HOLISMOKES: II. Identifying galaxy-scale strong gravitational lenses in Pan-STARRS using convolutional neural networks

We present a systematic search for wide-separation (with Einstein radius θ E ≳ 1.5″), galaxy-scale strong lenses in the 30 000 deg 2 of the Pan-STARRS 3 π survey on the Northern sky. With long time delays of a few days to weeks, these types of systems are particularly well-suited for catching strongly lensed supernovae with spatially-resolved multiple images and offer new insights on early-phase supernova spectroscopy and cosmography. We produced a set of realistic simulations by painting lensed COSMOS sources on Pan-STARRS image cutouts of lens luminous red galaxies (LRGs) with redshift and velocity dispersion known from the sloan digital sky survey (SDSS).
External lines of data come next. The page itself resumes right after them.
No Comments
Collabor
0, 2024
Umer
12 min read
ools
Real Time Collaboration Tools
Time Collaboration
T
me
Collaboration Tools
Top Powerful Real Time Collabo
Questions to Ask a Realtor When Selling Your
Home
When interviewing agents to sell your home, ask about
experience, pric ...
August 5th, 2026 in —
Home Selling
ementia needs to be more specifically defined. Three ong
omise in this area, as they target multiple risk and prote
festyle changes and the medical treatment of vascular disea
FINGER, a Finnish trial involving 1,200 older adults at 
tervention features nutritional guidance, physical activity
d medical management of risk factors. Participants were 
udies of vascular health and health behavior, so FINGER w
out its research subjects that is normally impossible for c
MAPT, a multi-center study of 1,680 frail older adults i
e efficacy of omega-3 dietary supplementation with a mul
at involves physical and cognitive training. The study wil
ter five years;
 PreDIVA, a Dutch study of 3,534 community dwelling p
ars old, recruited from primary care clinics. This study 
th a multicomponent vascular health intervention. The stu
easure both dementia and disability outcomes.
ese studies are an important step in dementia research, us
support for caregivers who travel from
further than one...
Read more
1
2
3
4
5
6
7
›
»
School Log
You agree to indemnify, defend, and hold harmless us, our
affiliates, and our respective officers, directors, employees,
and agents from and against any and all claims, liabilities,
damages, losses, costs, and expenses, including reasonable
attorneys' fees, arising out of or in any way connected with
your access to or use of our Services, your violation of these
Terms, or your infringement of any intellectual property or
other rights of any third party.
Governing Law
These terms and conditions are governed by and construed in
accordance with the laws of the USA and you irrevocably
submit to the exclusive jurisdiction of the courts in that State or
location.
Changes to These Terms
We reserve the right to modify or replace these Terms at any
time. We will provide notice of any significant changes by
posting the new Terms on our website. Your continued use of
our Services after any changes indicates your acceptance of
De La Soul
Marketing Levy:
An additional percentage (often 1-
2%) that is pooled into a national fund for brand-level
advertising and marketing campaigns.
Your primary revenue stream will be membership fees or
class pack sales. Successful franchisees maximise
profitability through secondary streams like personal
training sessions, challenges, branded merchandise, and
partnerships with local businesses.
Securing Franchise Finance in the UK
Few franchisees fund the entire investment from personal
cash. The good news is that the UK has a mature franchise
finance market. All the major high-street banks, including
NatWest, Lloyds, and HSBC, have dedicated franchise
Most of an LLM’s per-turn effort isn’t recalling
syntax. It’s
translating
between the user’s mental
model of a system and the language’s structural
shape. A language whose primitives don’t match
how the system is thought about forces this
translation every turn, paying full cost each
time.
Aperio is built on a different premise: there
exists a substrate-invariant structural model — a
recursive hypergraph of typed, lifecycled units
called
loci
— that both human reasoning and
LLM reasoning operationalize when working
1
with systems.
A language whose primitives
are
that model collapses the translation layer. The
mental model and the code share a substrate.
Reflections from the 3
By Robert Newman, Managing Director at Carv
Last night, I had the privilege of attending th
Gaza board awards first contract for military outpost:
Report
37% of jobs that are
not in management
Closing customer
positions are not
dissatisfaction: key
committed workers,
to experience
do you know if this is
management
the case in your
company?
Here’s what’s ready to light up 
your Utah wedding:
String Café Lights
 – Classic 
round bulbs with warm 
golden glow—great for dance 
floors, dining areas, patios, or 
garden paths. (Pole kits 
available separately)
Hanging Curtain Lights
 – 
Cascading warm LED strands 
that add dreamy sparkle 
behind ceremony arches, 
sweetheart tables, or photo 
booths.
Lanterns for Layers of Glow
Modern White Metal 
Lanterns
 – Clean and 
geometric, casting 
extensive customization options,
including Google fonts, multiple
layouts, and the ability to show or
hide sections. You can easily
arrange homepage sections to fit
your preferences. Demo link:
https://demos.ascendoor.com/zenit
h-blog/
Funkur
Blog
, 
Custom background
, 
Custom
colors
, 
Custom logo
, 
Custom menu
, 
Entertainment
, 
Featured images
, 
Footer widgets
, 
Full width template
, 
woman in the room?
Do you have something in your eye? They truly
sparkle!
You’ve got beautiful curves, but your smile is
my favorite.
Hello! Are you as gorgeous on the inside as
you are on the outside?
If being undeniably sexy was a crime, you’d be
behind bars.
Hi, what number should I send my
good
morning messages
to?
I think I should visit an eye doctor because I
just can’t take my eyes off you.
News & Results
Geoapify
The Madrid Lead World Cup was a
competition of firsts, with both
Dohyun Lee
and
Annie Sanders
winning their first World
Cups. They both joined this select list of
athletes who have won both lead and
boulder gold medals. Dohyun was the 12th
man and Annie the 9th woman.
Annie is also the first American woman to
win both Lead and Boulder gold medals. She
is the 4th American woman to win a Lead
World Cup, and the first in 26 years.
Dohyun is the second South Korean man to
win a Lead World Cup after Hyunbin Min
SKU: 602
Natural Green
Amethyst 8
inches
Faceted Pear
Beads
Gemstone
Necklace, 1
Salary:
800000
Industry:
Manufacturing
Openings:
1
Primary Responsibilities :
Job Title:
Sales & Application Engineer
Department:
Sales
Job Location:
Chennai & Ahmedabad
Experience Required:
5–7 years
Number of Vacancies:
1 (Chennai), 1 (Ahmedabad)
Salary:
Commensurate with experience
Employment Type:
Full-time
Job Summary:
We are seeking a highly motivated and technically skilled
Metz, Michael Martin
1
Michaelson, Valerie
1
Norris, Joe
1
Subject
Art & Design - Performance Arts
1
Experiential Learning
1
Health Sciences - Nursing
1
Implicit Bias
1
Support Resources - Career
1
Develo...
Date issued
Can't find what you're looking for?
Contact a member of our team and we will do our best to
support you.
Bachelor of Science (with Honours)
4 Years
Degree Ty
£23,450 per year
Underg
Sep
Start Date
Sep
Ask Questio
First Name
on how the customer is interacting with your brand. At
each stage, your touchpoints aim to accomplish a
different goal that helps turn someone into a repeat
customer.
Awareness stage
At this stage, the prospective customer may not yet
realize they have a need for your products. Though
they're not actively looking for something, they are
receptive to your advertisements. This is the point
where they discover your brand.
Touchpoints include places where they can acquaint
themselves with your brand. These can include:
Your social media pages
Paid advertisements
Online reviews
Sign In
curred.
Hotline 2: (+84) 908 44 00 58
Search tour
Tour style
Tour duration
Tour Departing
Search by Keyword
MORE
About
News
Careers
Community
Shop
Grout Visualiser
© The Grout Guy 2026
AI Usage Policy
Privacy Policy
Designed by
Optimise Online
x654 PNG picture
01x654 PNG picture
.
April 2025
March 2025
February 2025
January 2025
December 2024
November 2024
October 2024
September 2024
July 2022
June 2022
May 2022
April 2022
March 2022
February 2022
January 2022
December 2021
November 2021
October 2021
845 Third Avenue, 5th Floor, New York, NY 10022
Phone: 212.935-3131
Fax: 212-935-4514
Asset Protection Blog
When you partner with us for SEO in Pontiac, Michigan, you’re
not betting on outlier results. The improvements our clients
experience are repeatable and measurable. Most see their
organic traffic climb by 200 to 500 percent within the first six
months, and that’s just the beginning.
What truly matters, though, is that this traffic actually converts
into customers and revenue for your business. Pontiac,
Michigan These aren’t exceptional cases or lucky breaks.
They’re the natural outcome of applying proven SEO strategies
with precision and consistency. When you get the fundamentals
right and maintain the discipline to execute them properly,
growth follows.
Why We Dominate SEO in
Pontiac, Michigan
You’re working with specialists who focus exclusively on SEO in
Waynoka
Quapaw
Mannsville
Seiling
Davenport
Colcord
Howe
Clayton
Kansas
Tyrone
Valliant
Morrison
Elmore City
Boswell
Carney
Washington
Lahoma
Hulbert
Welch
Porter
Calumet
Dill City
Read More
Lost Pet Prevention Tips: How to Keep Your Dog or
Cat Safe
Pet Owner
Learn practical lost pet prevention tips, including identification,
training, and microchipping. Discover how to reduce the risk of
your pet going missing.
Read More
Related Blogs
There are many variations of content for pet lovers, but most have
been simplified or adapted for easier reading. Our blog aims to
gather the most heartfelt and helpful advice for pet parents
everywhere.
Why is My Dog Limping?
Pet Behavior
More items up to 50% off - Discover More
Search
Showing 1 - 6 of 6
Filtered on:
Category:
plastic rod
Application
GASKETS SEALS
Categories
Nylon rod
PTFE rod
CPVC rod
First, we computed the photometry of mock lenses in g r i bands and applied a simple catalog-level neural network to identify a sample of 1 050 207 galaxies with similar colors and magnitudes as the mocks. Second, we trained a convolutional neural network (CNN) on Pan-STARRS g r i image cutouts to classify this sample and obtain sets of 105 760 and 12 382 lens candidates with scores of p CNN > 0.5 and > 0.9, respectively. Extensive tests showed that CNN performances rely heavily on the design of lens simulations and the choice of negative examples for training, but little on the network architecture. The CNN correctly classified 14 out of 16 test lenses, which are previously confirmed lens systems above the detection limit of Pan-STARRS. Finally, we visually inspected all galaxies with p CNN > 0.9 to assemble a final set of 330 high-quality newly-discovered lens candidates while recovering 23 published systems. For a subset, SDSS spectroscopy on the lens central regions proves that our method correctly identifies lens LRGs at z ∼ 0.1–0.7. Five spectra also show robust signatures of high-redshift background sources, and Pan-STARRS imaging confirms one of them as a quadruply-imaged red source at z s = 1.185, which is likely a recently quenched galaxy strongly lensed by a foreground LRG at z d = 0.3155. In the future, high-resolution imaging and spectroscopic follow-up will be required to validate Pan-STARRS lens candidates and derive strong lensing models. We also expect that the efficient and automated two-step classification method presented in this paper will be applicable to the ∼4 mag deeper g r i stacks from the Rubin Observatory Legacy Survey of Space and Time (LSST) with minor adjustments.